**What the task asks:** Please print each of the entries below exactly.

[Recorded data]
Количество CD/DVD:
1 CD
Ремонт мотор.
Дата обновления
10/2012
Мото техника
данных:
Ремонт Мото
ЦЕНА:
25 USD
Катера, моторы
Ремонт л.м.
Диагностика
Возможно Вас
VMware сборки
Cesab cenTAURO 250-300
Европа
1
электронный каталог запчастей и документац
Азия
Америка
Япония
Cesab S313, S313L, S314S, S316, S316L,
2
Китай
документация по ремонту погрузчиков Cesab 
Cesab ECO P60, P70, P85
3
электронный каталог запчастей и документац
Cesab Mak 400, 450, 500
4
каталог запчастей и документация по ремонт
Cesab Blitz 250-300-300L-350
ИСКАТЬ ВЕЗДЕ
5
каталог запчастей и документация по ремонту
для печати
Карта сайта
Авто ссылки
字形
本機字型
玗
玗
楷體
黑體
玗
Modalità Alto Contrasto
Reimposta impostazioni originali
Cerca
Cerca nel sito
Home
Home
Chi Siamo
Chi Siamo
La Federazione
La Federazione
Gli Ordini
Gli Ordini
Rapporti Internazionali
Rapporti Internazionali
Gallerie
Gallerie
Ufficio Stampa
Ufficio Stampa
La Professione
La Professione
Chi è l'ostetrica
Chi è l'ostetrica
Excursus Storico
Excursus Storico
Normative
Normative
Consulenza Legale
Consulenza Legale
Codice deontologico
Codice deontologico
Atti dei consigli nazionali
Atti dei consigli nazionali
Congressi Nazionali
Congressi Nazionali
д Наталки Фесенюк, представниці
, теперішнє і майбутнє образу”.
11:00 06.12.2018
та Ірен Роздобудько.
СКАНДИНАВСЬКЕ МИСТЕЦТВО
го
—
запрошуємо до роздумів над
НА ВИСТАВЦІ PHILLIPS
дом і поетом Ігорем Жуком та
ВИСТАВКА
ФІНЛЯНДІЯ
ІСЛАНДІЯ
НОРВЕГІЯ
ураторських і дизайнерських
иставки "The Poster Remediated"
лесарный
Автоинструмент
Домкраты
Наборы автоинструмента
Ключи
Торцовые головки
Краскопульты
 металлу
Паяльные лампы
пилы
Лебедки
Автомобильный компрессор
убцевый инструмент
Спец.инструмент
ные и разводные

**Solution for this problem:**
Количество CD/DVD:
1 CD
Ремонт мотор.
Дата обновления
10/2012
Мото техника
данных:
Ремонт Мото
ЦЕНА:
25 USD
Катера, моторы
Ремонт л.м.
Диагностика
Возможно Вас
VMware сборки
Cesab cenTAURO 250-300
Европа
1
электронный каталог запчастей и документац
Азия
Америка
Япония
Cesab S313, S313L, S314S, S316, S316L,
2
Китай
документация по ремонту погрузчиков Cesab 
Cesab ECO P60, P70, P85
3
электронный каталог запчастей и документац
Cesab Mak 400, 450, 500
4
каталог запчастей и документация по ремонт
Cesab Blitz 250-300-300L-350
ИСКАТЬ ВЕЗДЕ
5
каталог запчастей и документация по ремонту
для печати
Карта сайта
Авто ссылки
字形
本機字型
玗
玗
楷體
黑體
玗
Modalità Alto Contrasto
Reimposta impostazioni originali
Cerca
Cerca nel sito
Home
Home
Chi Siamo
Chi Siamo
La Federazione
La Federazione
Gli Ordini
Gli Ordini
Rapporti Internazionali
Rapporti Internazionali
Gallerie
Gallerie
Ufficio Stampa
Ufficio Stampa
La Professione
La Professione
Chi è l'ostetrica
Chi è l'ostetrica
Excursus Storico
Excursus Storico
Normative
Normative
Consulenza Legale
Consulenza Legale
Codice deontologico
Codice deontologico
Atti dei consigli nazionali
Atti dei consigli nazionali
Congressi Nazionali
Congressi Nazionali
д Наталки Фесенюк, представниці
, теперішнє і майбутнє образу”.
11:00 06.12.2018
та Ірен Роздобудько.
СКАНДИНАВСЬКЕ МИСТЕЦТВО
го
—
запрошуємо до роздумів над
НА ВИСТАВЦІ PHILLIPS
дом і поетом Ігорем Жуком та
ВИСТАВКА
ФІНЛЯНДІЯ
ІСЛАНДІЯ
НОРВЕГІЯ
ураторських і дизайнерських
иставки "The Poster Remediated"
лесарный
Автоинструмент
Домкраты
Наборы автоинструмента
Ключи
Торцовые головки
Краскопульты
 металлу
Паяльные лампы
пилы
Лебедки
Автомобильный компрессор
убцевый инструмент
Спец.инструмент
ные и разводные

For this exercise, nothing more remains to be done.